◆ About this task
Each record, exactly as written, should be printed again.

Collected data:
__________
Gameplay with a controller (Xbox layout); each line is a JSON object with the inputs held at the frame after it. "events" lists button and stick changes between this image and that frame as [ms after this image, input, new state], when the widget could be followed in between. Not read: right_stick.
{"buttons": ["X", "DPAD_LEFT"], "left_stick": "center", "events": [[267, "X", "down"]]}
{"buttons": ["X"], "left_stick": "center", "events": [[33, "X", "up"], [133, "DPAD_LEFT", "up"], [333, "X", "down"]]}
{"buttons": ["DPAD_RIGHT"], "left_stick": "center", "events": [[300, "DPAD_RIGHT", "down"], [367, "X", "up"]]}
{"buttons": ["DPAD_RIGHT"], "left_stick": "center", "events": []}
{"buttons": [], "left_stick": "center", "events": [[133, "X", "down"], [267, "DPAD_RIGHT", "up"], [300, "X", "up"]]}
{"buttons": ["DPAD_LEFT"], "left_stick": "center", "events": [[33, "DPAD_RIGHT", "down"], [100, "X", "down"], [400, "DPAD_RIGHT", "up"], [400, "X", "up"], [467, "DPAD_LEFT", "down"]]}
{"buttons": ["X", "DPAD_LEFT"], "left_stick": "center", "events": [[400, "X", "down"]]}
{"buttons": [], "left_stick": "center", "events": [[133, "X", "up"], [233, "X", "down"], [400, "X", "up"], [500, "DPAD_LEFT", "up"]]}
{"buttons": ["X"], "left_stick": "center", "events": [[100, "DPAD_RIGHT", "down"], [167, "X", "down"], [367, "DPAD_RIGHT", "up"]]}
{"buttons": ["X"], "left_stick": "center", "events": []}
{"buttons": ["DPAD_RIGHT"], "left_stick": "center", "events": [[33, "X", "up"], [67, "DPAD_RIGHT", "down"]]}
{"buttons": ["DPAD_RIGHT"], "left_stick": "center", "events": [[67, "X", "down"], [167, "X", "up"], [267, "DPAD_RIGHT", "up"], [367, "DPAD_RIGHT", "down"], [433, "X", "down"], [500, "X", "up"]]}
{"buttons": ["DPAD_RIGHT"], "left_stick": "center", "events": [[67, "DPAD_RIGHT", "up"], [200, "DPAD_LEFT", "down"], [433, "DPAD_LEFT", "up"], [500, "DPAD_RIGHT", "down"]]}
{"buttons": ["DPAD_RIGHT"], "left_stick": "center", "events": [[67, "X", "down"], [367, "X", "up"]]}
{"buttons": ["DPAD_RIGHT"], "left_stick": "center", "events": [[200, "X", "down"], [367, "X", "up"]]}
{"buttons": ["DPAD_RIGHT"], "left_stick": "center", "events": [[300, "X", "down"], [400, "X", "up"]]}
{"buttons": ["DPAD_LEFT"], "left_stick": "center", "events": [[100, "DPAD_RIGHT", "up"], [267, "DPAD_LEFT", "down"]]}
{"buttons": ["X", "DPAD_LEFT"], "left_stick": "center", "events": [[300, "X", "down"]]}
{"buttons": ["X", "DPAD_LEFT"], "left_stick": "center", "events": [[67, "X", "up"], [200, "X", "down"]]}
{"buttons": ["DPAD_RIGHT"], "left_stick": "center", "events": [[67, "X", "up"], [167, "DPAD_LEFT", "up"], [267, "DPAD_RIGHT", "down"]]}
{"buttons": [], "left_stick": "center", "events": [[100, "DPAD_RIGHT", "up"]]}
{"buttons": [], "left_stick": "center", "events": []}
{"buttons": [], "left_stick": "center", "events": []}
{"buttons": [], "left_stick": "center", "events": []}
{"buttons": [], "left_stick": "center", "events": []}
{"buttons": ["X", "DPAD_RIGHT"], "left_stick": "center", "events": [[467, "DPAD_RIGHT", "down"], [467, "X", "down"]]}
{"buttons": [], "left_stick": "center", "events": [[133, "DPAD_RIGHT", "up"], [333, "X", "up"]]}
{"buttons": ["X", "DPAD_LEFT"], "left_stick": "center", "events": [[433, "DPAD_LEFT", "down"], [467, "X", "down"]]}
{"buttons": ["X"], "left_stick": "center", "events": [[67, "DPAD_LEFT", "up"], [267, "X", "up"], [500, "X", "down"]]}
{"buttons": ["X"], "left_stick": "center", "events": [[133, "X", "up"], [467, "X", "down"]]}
__________
◆ Task output
Gameplay with a controller (Xbox layout); each line is a JSON object with the inputs held at the frame after it. "events" lists button and stick changes between this image and that frame as [ms after this image, input, new state], when the widget could be followed in between. Not read: right_stick.
{"buttons": ["X", "DPAD_LEFT"], "left_stick": "center", "events": [[267, "X", "down"]]}
{"buttons": ["X"], "left_stick": "center", "events": [[33, "X", "up"], [133, "DPAD_LEFT", "up"], [333, "X", "down"]]}
{"buttons": ["DPAD_RIGHT"], "left_stick": "center", "events": [[300, "DPAD_RIGHT", "down"], [367, "X", "up"]]}
{"buttons": ["DPAD_RIGHT"], "left_stick": "center", "events": []}
{"buttons": [], "left_stick": "center", "events": [[133, "X", "down"], [267, "DPAD_RIGHT", "up"], [300, "X", "up"]]}
{"buttons": ["DPAD_LEFT"], "left_stick": "center", "events": [[33, "DPAD_RIGHT", "down"], [100, "X", "down"], [400, "DPAD_RIGHT", "up"], [400, "X", "up"], [467, "DPAD_LEFT", "down"]]}
{"buttons": ["X", "DPAD_LEFT"], "left_stick": "center", "events": [[400, "X", "down"]]}
{"buttons": [], "left_stick": "center", "events": [[133, "X", "up"], [233, "X", "down"], [400, "X", "up"], [500, "DPAD_LEFT", "up"]]}
{"buttons": ["X"], "left_stick": "center", "events": [[100, "DPAD_RIGHT", "down"], [167, "X", "down"], [367, "DPAD_RIGHT", "up"]]}
{"buttons": ["X"], "left_stick": "center", "events": []}
{"buttons": ["DPAD_RIGHT"], "left_stick": "center", "events": [[33, "X", "up"], [67, "DPAD_RIGHT", "down"]]}
{"buttons": ["DPAD_RIGHT"], "left_stick": "center", "events": [[67, "X", "down"], [167, "X", "up"], [267, "DPAD_RIGHT", "up"], [367, "DPAD_RIGHT", "down"], [433, "X", "down"], [500, "X", "up"]]}
{"buttons": ["DPAD_RIGHT"], "left_stick": "center", "events": [[67, "DPAD_RIGHT", "up"], [200, "DPAD_LEFT", "down"], [433, "DPAD_LEFT", "up"], [500, "DPAD_RIGHT", "down"]]}
{"buttons": ["DPAD_RIGHT"], "left_stick": "center", "events": [[67, "X", "down"], [367, "X", "up"]]}
{"buttons": ["DPAD_RIGHT"], "left_stick": "center", "events": [[200, "X", "down"], [367, "X", "up"]]}
{"buttons": ["DPAD_RIGHT"], "left_stick": "center", "events": [[300, "X", "down"], [400, "X", "up"]]}
{"buttons": ["DPAD_LEFT"], "left_stick": "center", "events": [[100, "DPAD_RIGHT", "up"], [267, "DPAD_LEFT", "down"]]}
{"buttons": ["X", "DPAD_LEFT"], "left_stick": "center", "events": [[300, "X", "down"]]}
{"buttons": ["X", "DPAD_LEFT"], "left_stick": "center", "events": [[67, "X", "up"], [200, "X", "down"]]}
{"buttons": ["DPAD_RIGHT"], "left_stick": "center", "events": [[67, "X", "up"], [167, "DPAD_LEFT", "up"], [267, "DPAD_RIGHT", "down"]]}
{"buttons": [], "left_stick": "center", "events": [[100, "DPAD_RIGHT", "up"]]}
{"buttons": [], "left_stick": "center", "events": []}
{"buttons": [], "left_stick": "center", "events": []}
{"buttons": [], "left_stick": "center", "events": []}
{"buttons": [], "left_stick": "center", "events": []}
{"buttons": ["X", "DPAD_RIGHT"], "left_stick": "center", "events": [[467, "DPAD_RIGHT", "down"], [467, "X", "down"]]}
{"buttons": [], "left_stick": "center", "events": [[133, "DPAD_RIGHT", "up"], [333, "X", "up"]]}
{"buttons": ["X", "DPAD_LEFT"], "left_stick": "center", "events": [[433, "DPAD_LEFT", "down"], [467, "X", "down"]]}
{"buttons": ["X"], "left_stick": "center", "events": [[67, "DPAD_LEFT", "up"], [267, "X", "up"], [500, "X", "down"]]}
{"buttons": ["X"], "left_stick": "center", "events": [[133, "X", "up"], [467, "X", "down"]]}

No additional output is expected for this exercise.